▶ Problem statement: Pictures stay out; everything else in the records is to be copied exactly.

▶ Given records:
..........

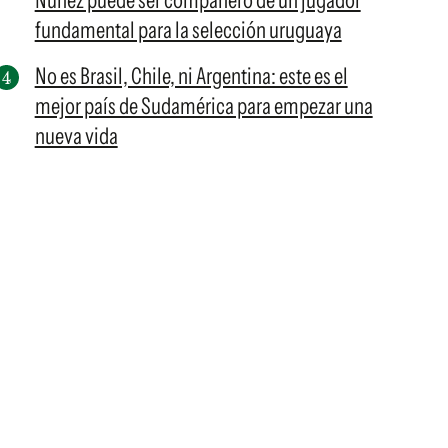
Núñez puede ser compañero de un jugador
fundamental para la selección uruguaya
No es Brasil, Chile, ni Argentina: este es el
mejor país de Sudamérica para empezar una
nueva vida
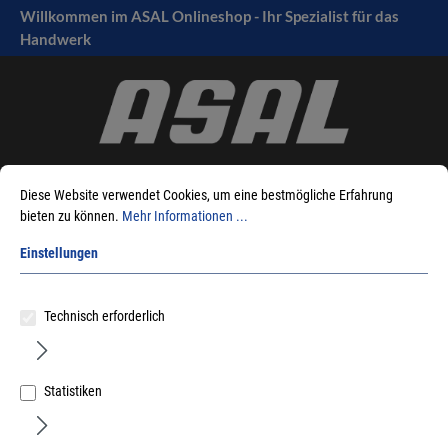
Willkommen im ASAL Onlineshop - Ihr Spezialist für das
tinhalt springen
Handwerk
Diese Website verwendet Cookies, um eine bestmögliche Erfahrung
bieten zu können.
Mehr Informationen ...
Einstellungen
Sie sind hier:
Produkte
Möbelbeschläge
Verbindungsbeschläge
Rostrino
Technisch erforderlich
Sortieren nach
Statistiken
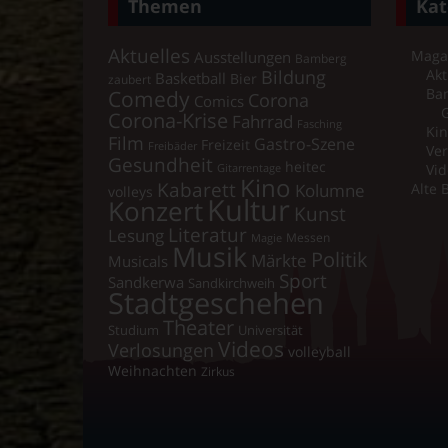
Themen
Kat
Aktuelles
Maga
Ausstellungen
Bamberg
Bildung
Akt
Basketball
Bier
zaubert
Comedy
Ba
Corona
Comics
Corona-Krise
Fahrrad
Fasching
Kin
Film
Gastro-Szene
Freizeit
Freibäder
Ver
Gesundheit
heitec
Vid
Gitarrentage
Kino
Kabarett
Kolumne
Alte 
volleys
Kultur
Konzert
Kunst
Literatur
Lesung
Messen
Magie
Musik
Politik
Märkte
Musicals
Sport
Sandkerwa
Sandkirchweih
Stadtgeschehen
Theater
Universität
Studium
Videos
Verlosungen
volleyball
Weihnachten
Zirkus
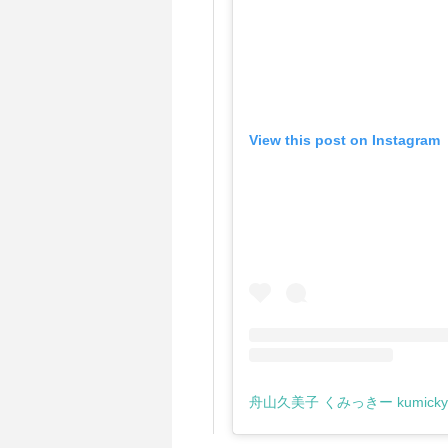
View this post on Instagram
舟山久美子 くみっきー kumicky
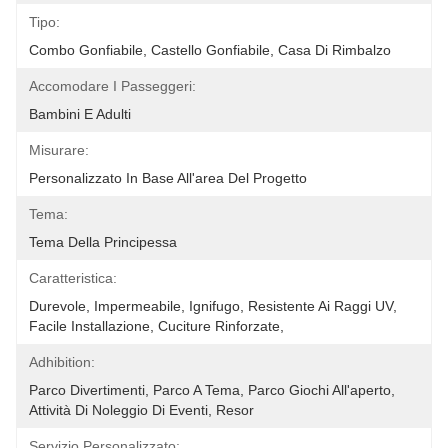
Tipo:
Combo Gonfiabile, Castello Gonfiabile, Casa Di Rimbalzo
Accomodare I Passeggeri:
Bambini E Adulti
Misurare:
Personalizzato In Base All'area Del Progetto
Tema:
Tema Della Principessa
Caratteristica:
Durevole, Impermeabile, Ignifugo, Resistente Ai Raggi UV, 
Facile Installazione, Cuciture Rinforzate,
Adhibition:
Parco Divertimenti, Parco A Tema, Parco Giochi All'aperto, 
Attività Di Noleggio Di Eventi, Resor
Servizio Personalizzato:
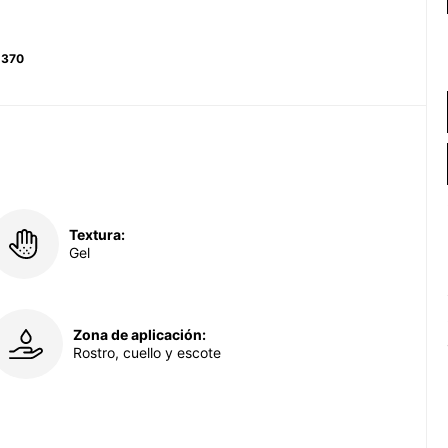
.370
Textura:
Gel
Zona de aplicación:
Rostro, cuello y escote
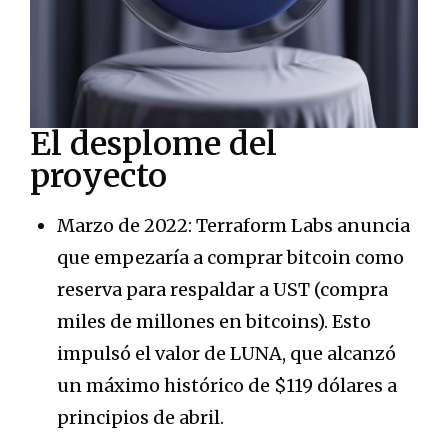
El desplome del
proyecto
Marzo de 2022: Terraform Labs anuncia
que empezaría a comprar bitcoin como
reserva para respaldar a UST (compra
miles de millones en bitcoins). Esto
impulsó el valor de LUNA, que alcanzó
un máximo histórico de $119 dólares a
principios de abril.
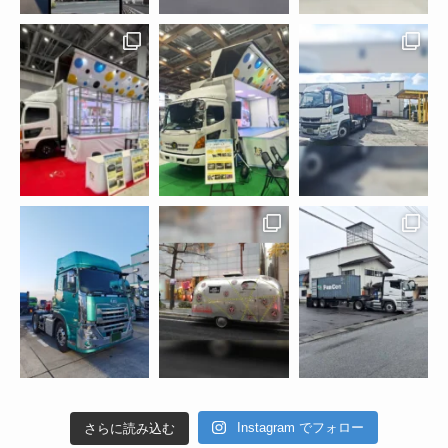
Instagram でフォロー
さらに読み込む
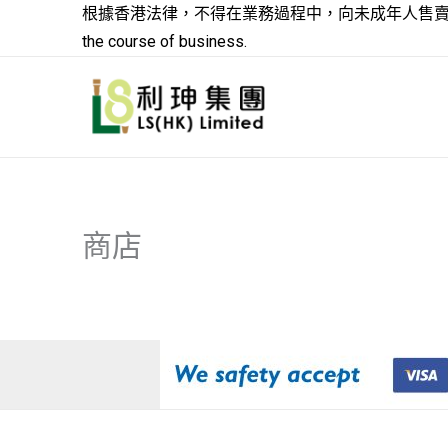
跳
根據香港法律，不得在業務過程中，向未成年人售賣或供應令人醺醉的酒類。Under
至
the course of business.
主
要
內
容
商店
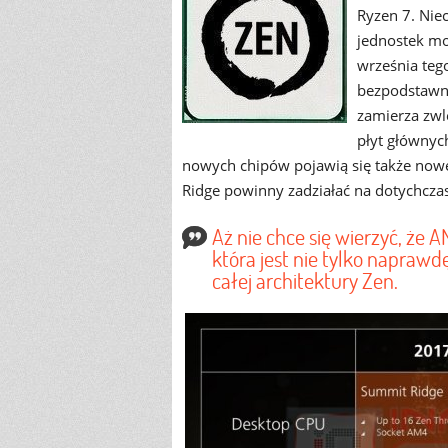
Ryzen 7. Nie
jednostek mo
września tego
bezpodstawne
zamierza zwl
płyt główny
nowych chipów pojawią się także nowe 
Ridge powinny zadziałać na dotychcz
Aż nie chce się wierzyć, że
która jest nie tylko naprawd
całej architektury Zen.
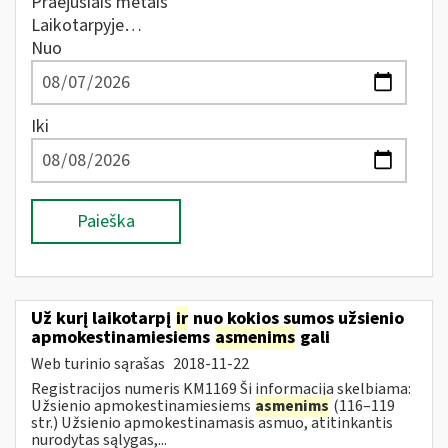
Praėjusiais metais
Laikotarpyje…
Nuo
Iki
Paieška
Už kurį laikotarpį
ir
nuo kokios sumos užsienio
apmokestinamiesiems
asmenims
gali
Web turinio sąrašas
2018-11-22
Registracijos numeris KM1169 Ši informacija skelbiama:
Užsienio apmokestinamiesiems
asmenims
(116–119
str.) Užsienio apmokestinamasis asmuo, atitinkantis
nurodytas sąlygas,...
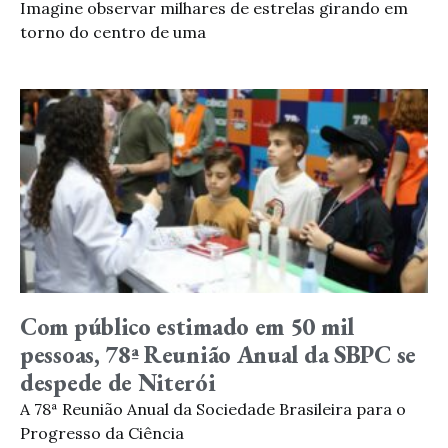
Imagine observar milhares de estrelas girando em
torno do centro de uma
Com público estimado em 50 mil
pessoas, 78ª Reunião Anual da SBPC se
despede de Niterói
A 78ª Reunião Anual da Sociedade Brasileira para o
Progresso da Ciência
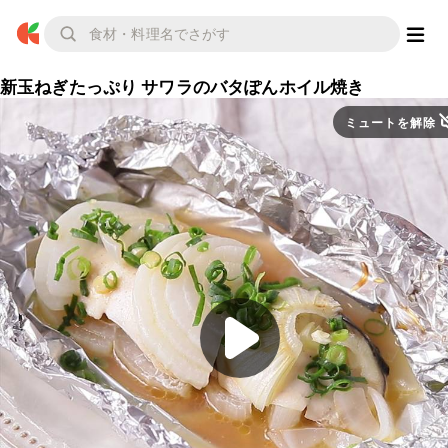
新玉ねぎたっぷり サワラのバタぽんホイル焼き
ミュートを解除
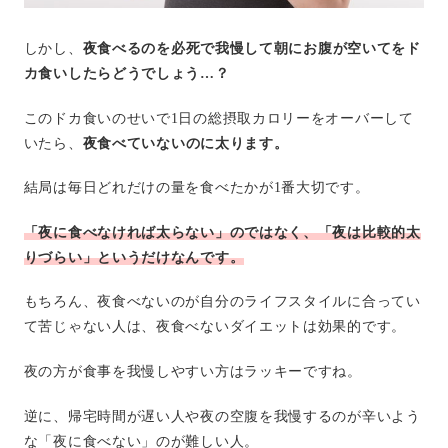
しかし、
夜食べるのを必死で我慢して朝にお腹が空いてをド
カ食いしたらどうでしょう…？
このドカ食いのせいで1日の総摂取カロリーをオーバーして
いたら、
夜食べていないのに太ります。
結局は毎日どれだけの量を食べたかが1番大切です。
「夜に食べなければ太らない」のではなく、「夜は比較的太
りづらい」というだけなんです。
もちろん、夜食べないのが自分のライフスタイルに合ってい
て苦じゃない人は、夜食べないダイエットは効果的です。
夜の方が食事を我慢しやすい方はラッキーですね。
逆に、帰宅時間が遅い人や夜の空腹を我慢するのが辛いよう
な「夜に食べない」のが難しい人。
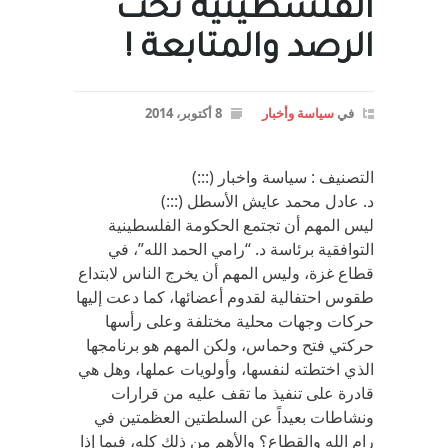
الفلسطينية تحت
الرصد والمتابعة !
في
سياسة وأخبار
8 أكتوبر، 2014
التصنيف : سياسة واخبار (:::)
د. عادل محمد عايش الأسطل (:::)
ليس المهم أن تجتمع الحكومة الفلسطينية
التوافقية برئاسة د. “رامي الحمد الله”، في
قطاع غزة، وليس المهم أن يخرج الناس لابتداع
طقوس احتفالية لقدوم أعضائها، كما دعت إليها
حركات وجهات محلية مختلفة وعلى رأسها
حركتي فتح وحماس، ولكن المهم هو برنامجها
الذي اختطته لنفسها، وأولويات عملها، وهل هي
قادرة على تنفيذ ما تقف عليه من قرارات
ونشاطات بعيداً عن السلطتين العظمتين في
رام الله والقطاع؟ والأهم من ذلك كله، فيما إذا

..........

▶ Reply to the task:
Núñez puede ser compañero de un jugador
fundamental para la selección uruguaya
No es Brasil, Chile, ni Argentina: este es el
mejor país de Sudamérica para empezar una
nueva vida
Willkommen im ASAL Onlineshop - Ihr Spezialist für das
tinhalt springen
Handwerk
Diese Website verwendet Cookies, um eine bestmögliche Erfahrung
bieten zu können.
Mehr Informationen ...
Einstellungen
Sie sind hier:
Produkte
Möbelbeschläge
Verbindungsbeschläge
Rostrino
Technisch erforderlich
Sortieren nach
Statistiken
Themen
Kat
Aktuelles
Maga
Ausstellungen
Bamberg
Bildung
Akt
Basketball
Bier
zaubert
Comedy
Ba
Corona
Comics
Corona-Krise
Fahrrad
Fasching
Kin
Film
Gastro-Szene
Freizeit
Freibäder
Ver
Gesundheit
heitec
Vid
Gitarrentage
Kino
Kabarett
Kolumne
Alte 
volleys
Kultur
Konzert
Kunst
Literatur
Lesung
Messen
Magie
Musik
Politik
Märkte
Musicals
Sport
Sandkerwa
Sandkirchweih
Stadtgeschehen
Theater
Universität
Studium
Videos
Verlosungen
volleyball
Weihnachten
Zirkus
View this post on Instagram
舟山久美子 くみっきー kumicky
Tipo:
Combo Gonfiabile, Castello Gonfiabile, Casa Di Rimbalzo
Accomodare I Passeggeri:
Bambini E Adulti
Misurare:
Personalizzato In Base All'area Del Progetto
Tema:
Tema Della Principessa
Caratteristica:
Durevole, Impermeabile, Ignifugo, Resistente Ai Raggi UV, 
Facile Installazione, Cuciture Rinforzate,
Adhibition:
Parco Divertimenti, Parco A Tema, Parco Giochi All'aperto, 
Attività Di Noleggio Di Eventi, Resor
Servizio Personalizzato:
.370
Textura:
Gel
Zona de aplicación:
Rostro, cuello y escote
El desplome del
proyecto
Marzo de 2022: Terraform Labs anuncia
que empezaría a comprar bitcoin como
reserva para respaldar a UST (compra
miles de millones en bitcoins). Esto
impulsó el valor de LUNA, que alcanzó
un máximo histórico de $119 dólares a
principios de abril.
Instagram でフォロー
さらに読み込む
跳
根據香港法律，不得在業務過程中，向未成年人售賣或供應令人醺醉的酒類。Under
至
the course of business.
主
要
內
容
商店
Ryzen 7. Nie
jednostek mo
września tego
bezpodstawne
zamierza zwl
płyt główny
nowych chipów pojawią się także nowe 
Ridge powinny zadziałać na dotychcz
Aż nie chce się wierzyć, że
która jest nie tylko naprawd
całej architektury Zen.
Praėjusiais metais
Laikotarpyje…
Nuo
Iki
Paieška
Už kurį laikotarpį
ir
nuo kokios sumos užsienio
apmokestinamiesiems
asmenims
gali
Web turinio sąrašas
2018-11-22
Registracijos numeris KM1169 Ši informacija skelbiama:
Užsienio apmokestinamiesiems
asmenims
(116–119
str.) Užsienio apmokestinamasis asmuo, atitinkantis
nurodytas sąlygas,...
Imagine observar milhares de estrelas girando em
torno do centro de uma
Com público estimado em 50 mil
pessoas, 78ª Reunião Anual da SBPC se
despede de Niterói
A 78ª Reunião Anual da Sociedade Brasileira para o
Progresso da Ciência
新玉ねぎたっぷり サワラのバタぽんホイル焼き
ミュートを解除
しかし、
夜食べるのを必死で我慢して朝にお腹が空いてをド
カ食いしたらどうでしょう…？
このドカ食いのせいで1日の総摂取カロリーをオーバーして
いたら、
夜食べていないのに太ります。
結局は毎日どれだけの量を食べたかが1番大切です。
「夜に食べなければ太らない」のではなく、「夜は比較的太
りづらい」というだけなんです。
もちろん、夜食べないのが自分のライフスタイルに合ってい
て苦じゃない人は、夜食べないダイエットは効果的です。
夜の方が食事を我慢しやすい方はラッキーですね。
逆に、帰宅時間が遅い人や夜の空腹を我慢するのが辛いよう
な「夜に食べない」のが難しい人。
الفلسطينية تحت
الرصد والمتابعة !
في
سياسة وأخبار
8 أكتوبر، 2014
التصنيف : سياسة واخبار (:::)
د. عادل محمد عايش الأسطل (:::)
ليس المهم أن تجتمع الحكومة الفلسطينية
التوافقية برئاسة د. “رامي الحمد الله”، في
قطاع غزة، وليس المهم أن يخرج الناس لابتداع
طقوس احتفالية لقدوم أعضائها، كما دعت إليها
حركات وجهات محلية مختلفة وعلى رأسها
حركتي فتح وحماس، ولكن المهم هو برنامجها
الذي اختطته لنفسها، وأولويات عملها، وهل هي
قادرة على تنفيذ ما تقف عليه من قرارات
ونشاطات بعيداً عن السلطتين العظمتين في
رام الله والقطاع؟ والأهم من ذلك كله، فيما إذا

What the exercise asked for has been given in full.